**Exercise goal**. Report each line from the listing that the string "рублей" appears in.

-.-.-

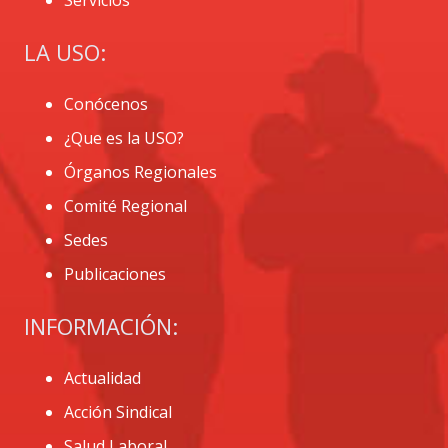
LA USO:
Conócenos
¿Que es la USO?
Órganos Regionales
Comité Regional
Sedes
Publicaciones
INFORMACIÓN:
Actualidad
Acción Sindical
Salud Laboral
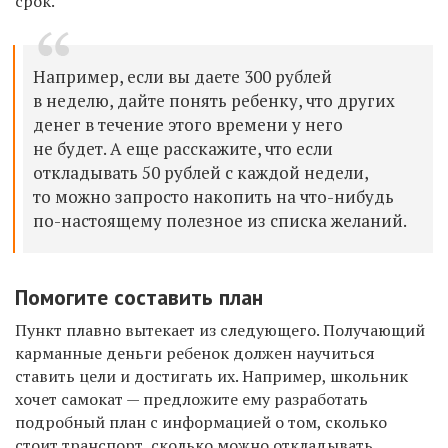
срок.
Например, если вы даете 300 рублей
в неделю, дайте понять ребенку, что других
денег в течение этого времени у него
не будет. А еще расскажите, что если
откладывать 50 рублей с каждой недели,
то можно запросто накопить на что-нибудь
по-настоящему полезное из списка желаний.
Помогите составить план
Пункт плавно вытекает из следующего. Получающий
карманные деньги ребенок должен научиться
ставить цели и достигать их. Например, школьник
хочет самокат — предложите ему разработать
подробный план с информацией о том, сколько
стоит транспорт, сколько можно откладывать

-.-.-

**Written reply**.
Например, если вы даете 300 рублей
откладывать 50 рублей с каждой недели,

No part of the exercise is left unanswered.